I am struggling with a bit of intuition when it comes to poker dice. When finding the probability of two pairs in poker dice I understand there are (5 choose 2) ways to choose which of the 5 dice make up the first pair and (3 choose 2) ways to select which of the remaining 3 make up the second pair. (6 choose 2) would then be selecting the 2 numbers that make up the pairs and (4 choose 1) the options left for the single remaining dice. All divided by the total number of possible rolls.
Why then, when finding the probability of a single pair, is it not (5 choose 2) to select the dice that make up the pair, (6 choose 1) to select its number and then (5 choose 3) to select the three remaining dice as opposed to the (5 choose 1)(4 choose 1)(3 choose 1) the answer requires ?
Or alternatively, why is the (6 choose 2) in the two pairs not (6 choose 1)(5 choose 1)?
It feels like a similar situation in the two hands treated differently.
Thank you for any insight.
Once you have selected the dice which are paired, you wish to select numbers for them that avoid over counting common situations.
The set of permutations of $\rm XXYYZ$, is the same set as the permutations of $\rm YYXXZ$. So you only want to count the permutations for all $X<Y$.

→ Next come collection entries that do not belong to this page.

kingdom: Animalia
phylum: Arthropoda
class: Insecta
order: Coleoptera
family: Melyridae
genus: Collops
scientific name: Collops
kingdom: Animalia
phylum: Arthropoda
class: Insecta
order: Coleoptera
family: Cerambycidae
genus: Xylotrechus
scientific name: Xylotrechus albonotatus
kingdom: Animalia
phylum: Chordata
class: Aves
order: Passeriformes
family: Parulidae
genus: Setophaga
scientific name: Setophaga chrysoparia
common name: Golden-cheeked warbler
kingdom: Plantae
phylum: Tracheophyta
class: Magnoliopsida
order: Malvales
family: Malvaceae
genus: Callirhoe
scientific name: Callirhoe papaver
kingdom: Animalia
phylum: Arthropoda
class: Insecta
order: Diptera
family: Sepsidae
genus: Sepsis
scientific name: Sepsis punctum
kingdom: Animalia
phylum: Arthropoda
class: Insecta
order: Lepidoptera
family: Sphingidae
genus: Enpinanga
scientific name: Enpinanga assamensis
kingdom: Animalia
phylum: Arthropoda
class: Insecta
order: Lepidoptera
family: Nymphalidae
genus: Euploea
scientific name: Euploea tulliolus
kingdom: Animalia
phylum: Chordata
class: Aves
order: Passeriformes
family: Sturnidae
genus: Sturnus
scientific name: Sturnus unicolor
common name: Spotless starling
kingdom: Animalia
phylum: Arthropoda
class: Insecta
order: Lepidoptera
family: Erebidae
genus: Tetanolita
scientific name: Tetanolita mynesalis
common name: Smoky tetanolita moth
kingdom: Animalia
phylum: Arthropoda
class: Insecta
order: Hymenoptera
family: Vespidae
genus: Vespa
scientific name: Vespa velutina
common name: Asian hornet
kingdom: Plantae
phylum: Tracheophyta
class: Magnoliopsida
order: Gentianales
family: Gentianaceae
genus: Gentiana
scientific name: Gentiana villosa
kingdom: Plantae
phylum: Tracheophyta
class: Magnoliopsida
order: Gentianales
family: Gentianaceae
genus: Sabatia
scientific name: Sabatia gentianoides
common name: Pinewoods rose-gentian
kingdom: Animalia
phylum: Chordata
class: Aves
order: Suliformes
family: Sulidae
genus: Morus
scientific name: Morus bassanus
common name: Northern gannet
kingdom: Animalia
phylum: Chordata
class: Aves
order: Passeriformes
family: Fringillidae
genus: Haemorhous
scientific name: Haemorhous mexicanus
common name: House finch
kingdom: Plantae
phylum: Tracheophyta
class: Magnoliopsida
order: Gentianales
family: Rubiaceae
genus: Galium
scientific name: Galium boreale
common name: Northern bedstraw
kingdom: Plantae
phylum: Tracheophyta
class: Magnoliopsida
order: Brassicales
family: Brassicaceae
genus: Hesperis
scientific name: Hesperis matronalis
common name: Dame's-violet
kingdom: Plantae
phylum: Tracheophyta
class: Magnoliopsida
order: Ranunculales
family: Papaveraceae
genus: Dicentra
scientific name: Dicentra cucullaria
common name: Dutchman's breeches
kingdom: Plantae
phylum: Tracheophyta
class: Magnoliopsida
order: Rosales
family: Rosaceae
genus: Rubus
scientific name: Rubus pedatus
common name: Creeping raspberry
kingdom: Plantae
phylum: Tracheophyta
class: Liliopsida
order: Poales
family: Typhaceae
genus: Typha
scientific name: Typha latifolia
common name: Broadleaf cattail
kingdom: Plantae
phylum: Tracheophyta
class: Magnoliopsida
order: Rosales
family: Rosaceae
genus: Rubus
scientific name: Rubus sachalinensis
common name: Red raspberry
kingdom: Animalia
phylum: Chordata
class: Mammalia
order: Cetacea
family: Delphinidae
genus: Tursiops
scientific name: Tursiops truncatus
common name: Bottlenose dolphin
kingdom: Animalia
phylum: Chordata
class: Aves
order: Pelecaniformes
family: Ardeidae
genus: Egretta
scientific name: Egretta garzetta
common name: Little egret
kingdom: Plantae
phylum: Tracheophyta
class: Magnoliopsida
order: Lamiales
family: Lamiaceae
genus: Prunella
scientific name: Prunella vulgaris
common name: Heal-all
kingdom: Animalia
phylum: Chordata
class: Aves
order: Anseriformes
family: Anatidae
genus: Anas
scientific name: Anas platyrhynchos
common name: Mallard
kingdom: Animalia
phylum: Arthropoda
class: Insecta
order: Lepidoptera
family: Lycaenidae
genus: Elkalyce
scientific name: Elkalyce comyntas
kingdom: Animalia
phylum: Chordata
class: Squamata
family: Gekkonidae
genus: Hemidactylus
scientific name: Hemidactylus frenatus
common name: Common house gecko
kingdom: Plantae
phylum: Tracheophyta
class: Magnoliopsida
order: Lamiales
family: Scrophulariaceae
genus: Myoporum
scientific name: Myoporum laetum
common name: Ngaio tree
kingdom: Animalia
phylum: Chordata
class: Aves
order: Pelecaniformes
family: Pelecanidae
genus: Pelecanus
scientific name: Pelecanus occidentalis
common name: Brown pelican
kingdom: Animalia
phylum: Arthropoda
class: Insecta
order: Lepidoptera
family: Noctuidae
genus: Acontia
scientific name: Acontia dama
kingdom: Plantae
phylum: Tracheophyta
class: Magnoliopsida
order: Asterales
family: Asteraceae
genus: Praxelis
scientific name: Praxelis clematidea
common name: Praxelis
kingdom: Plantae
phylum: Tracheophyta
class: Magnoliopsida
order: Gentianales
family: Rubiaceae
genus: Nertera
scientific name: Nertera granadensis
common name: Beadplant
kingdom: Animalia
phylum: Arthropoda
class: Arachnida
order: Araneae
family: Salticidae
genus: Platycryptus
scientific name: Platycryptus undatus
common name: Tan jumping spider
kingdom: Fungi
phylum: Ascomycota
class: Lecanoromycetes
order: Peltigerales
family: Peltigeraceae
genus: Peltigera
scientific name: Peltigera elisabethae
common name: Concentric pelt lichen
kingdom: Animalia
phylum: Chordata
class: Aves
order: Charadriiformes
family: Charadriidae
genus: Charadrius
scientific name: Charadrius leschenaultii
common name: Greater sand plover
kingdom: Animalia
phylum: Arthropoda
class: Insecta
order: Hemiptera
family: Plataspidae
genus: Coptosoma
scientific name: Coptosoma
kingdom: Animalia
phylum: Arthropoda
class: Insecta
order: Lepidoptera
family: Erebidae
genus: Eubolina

Thus we just count ways to select an ordered pair of values for the pairs, an other value for the singleton, and the permutations for two pair and singleton. $$\binom 6 2\binom 41\cdot\binom 52\binom 32\binom 11$$
A single pair (and three singletons) is similarly counted: the ways to select a number for the pair, three numbers for the singletons, and arrange the dice.
$$\binom 6 1 \binom 5 3\cdot \binom 5 2\binom 3 1\binom 21\binom 11$$
Once you have selected which two from the five dice are the pair, there are $3!$ to select which dice are the smallest, middle, and largest singleton value. Which is $\tbinom 3 1\tbinom 21\tbinom 11$.